**Provided passage:**

_ _ _ _

Re: HintedHandoff process does not finish

2013-09-30 Thread Aaron Morton
 What can be the reason for the handoff process not to finish?
Check for other errors about timing out during hint reply. 

 What would be the best way to recover from this situation?
If they are really causing trouble drop the hints via HintedHandoffManager JMX 
MBean or stopping the node and deleting the files on disk. Then use repair 
later. 

 What can be done to prevent this from happening again?
Hints are stored when either the node is down before the request starts or when 
the coordinator times out waiting for the remote node. Check the logs for nodes 
going down, and check the MessagingService MBean for TimedOuts from other 
nodes. This may indicate issues with a cross DC connection. 

Cheers

-
Aaron Morton
New Zealand
@aaronmorton

Co-Founder  Principal Consultant
Apache Cassandra Consulting
http://www.thelastpickle.com

On 27/09/2013, at 11:18 PM, Tom van den Berge t...@drillster.com wrote:

 Hi,
 
 One one of my nodes, the (storage) load increased dramatically (doubled), 
 within one or two hours. The hints column family was causing the growth. I 
 noticed one HintedHandoff process that was started some two hours ago, but 
 hadn't finished. Normally, these processes take only a few seconds, 15 
 seconds max, in my cluster.
 
 The not-finishing process was handing the hints over to a host in another 
 data center. There were no warning or error messages in the logs, other than 
 the repeated flushing high-traffic column family hints.
 I'm using Cassandra 1.2.3.
 What can be the reason for the handoff process not to finish?
 What would be the best way to recover from this situation?
 What can be done to prevent this from happening again?
 
 Thanks in advance,
 Tom
 
 
 
 
 



HintedHandoff process does not finish

2013-09-27 Thread Tom van den Berge
Hi,

One one of my nodes, the (storage) load increased dramatically (doubled),
within one or two hours. The hints column family was causing the growth. I
noticed one HintedHandoff process that was started some two hours ago, but
hadn't finished. Normally, these processes take only a few seconds, 15
seconds max, in my cluster.

The not-finishing process was handing the hints over to a host in another
data center. There were no warning or error messages in the logs, other
than the repeated flushing high-traffic column family hints.
I'm using Cassandra 1.2.3.

   - What can be the reason for the handoff process not to finish?
   - What would be the best way to recover from this situation?
   - What can be done to prevent this from happening again?


Thanks in advance,
Tom

_ _ _ _

**Problem requirements:** How would you render this sentence from the Cassandra hinted handoff thread in Spanish: "Hints are stored when either the node is down before the request starts or when the coordinator times out waiting for the remote node."

**Material provided:**
_ _ _ _

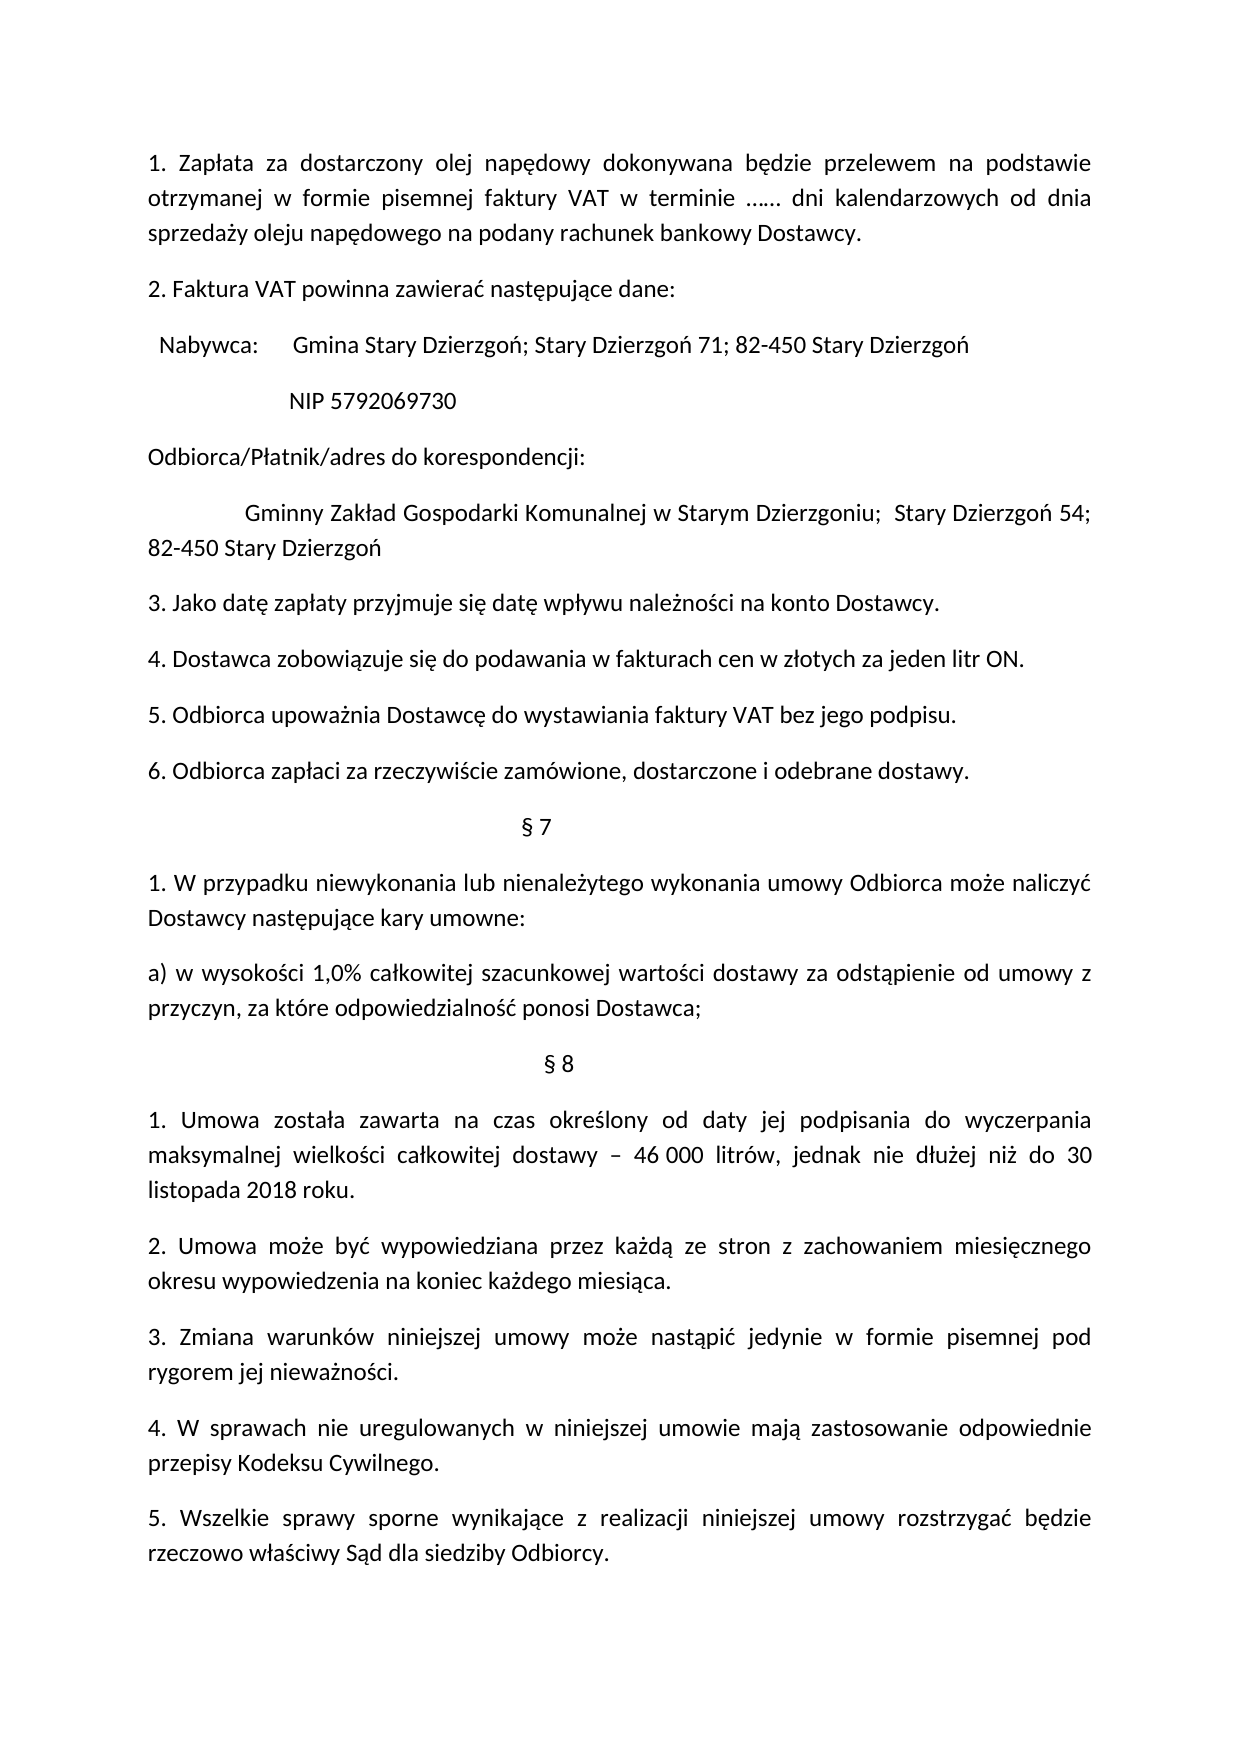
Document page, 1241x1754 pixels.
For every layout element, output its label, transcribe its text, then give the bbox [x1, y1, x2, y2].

_ _ _ _

**Task result:** Los hints se almacenan cuando el nodo está caído antes de que comience la solicitud o cuando el coordinador agota el tiempo de espera aguardando al nodo remoto.